##### Listed entries
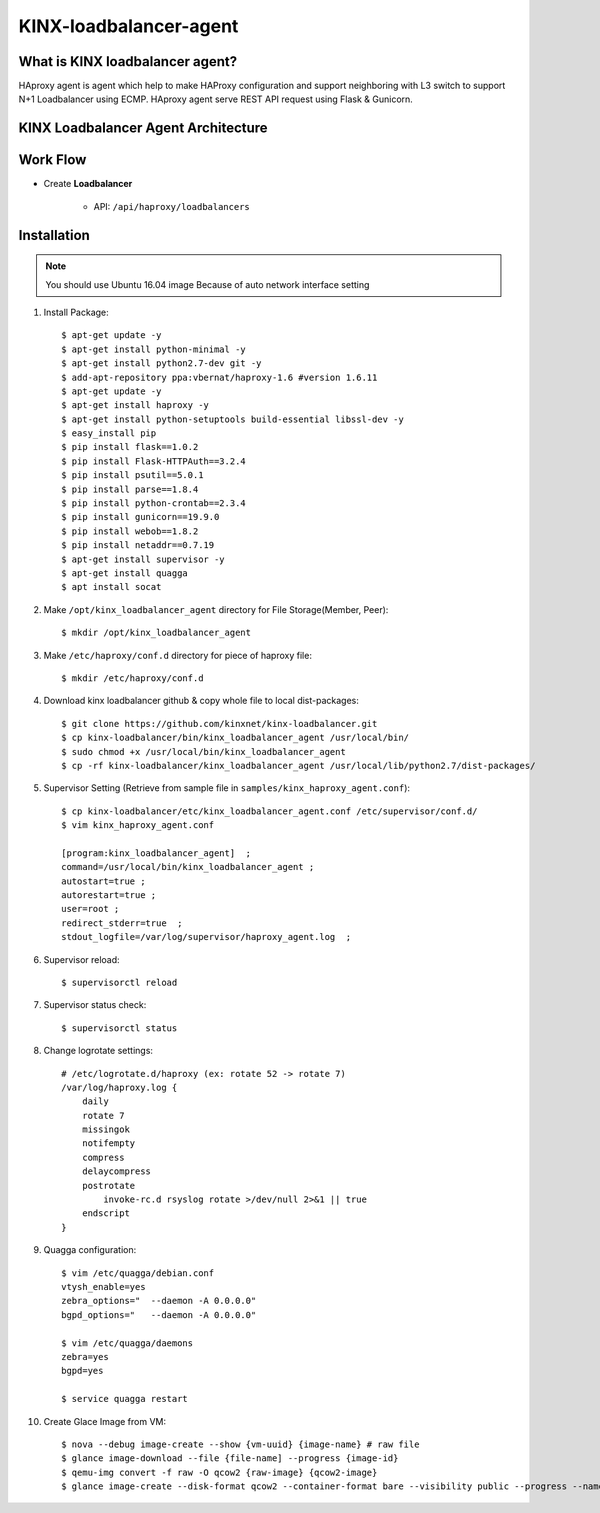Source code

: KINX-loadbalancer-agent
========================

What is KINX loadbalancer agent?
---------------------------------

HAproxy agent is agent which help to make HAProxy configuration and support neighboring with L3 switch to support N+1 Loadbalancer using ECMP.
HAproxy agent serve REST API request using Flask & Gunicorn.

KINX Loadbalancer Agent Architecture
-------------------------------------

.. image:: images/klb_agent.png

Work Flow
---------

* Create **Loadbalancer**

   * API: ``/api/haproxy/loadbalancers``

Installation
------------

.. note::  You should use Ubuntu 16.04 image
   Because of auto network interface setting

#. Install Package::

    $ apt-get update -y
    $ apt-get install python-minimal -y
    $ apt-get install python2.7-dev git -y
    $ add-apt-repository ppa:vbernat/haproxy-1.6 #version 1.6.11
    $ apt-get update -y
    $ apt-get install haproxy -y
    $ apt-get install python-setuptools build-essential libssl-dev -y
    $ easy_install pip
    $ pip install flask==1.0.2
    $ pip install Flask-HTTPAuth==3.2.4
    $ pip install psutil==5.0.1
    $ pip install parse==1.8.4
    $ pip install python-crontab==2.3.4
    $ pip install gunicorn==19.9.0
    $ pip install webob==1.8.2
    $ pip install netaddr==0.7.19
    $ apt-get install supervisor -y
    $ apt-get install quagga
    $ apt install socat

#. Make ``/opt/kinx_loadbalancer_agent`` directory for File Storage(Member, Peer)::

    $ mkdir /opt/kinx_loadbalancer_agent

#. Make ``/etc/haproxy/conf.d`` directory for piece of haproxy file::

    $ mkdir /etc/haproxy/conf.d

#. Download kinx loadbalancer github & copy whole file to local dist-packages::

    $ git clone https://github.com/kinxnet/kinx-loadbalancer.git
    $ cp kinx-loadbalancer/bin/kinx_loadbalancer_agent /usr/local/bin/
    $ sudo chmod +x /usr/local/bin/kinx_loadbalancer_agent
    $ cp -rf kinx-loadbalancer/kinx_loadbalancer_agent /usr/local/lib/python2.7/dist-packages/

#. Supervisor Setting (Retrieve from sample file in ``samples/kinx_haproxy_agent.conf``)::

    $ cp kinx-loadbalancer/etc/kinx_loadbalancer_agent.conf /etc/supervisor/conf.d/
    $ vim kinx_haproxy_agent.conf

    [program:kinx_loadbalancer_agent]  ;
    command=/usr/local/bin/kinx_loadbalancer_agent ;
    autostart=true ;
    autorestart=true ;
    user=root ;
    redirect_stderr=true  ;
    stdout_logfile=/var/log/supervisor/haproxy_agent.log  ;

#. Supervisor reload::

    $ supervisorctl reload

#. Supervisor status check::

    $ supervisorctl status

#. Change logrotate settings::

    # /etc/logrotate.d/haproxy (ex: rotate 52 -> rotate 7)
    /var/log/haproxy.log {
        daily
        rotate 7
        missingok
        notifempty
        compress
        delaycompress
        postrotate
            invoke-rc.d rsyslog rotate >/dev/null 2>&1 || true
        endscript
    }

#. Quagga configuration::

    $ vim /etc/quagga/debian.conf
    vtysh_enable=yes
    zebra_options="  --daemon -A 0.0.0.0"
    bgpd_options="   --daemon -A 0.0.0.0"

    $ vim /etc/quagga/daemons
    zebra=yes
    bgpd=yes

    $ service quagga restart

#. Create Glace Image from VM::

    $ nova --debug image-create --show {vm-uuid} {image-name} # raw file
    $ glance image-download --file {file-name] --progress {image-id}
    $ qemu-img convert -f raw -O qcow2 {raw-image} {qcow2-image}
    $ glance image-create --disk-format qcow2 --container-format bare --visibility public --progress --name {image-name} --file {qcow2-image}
##########
Required action: Say how many lines in the records hold the string "logrotate", please, and add no other words.

Solution: 2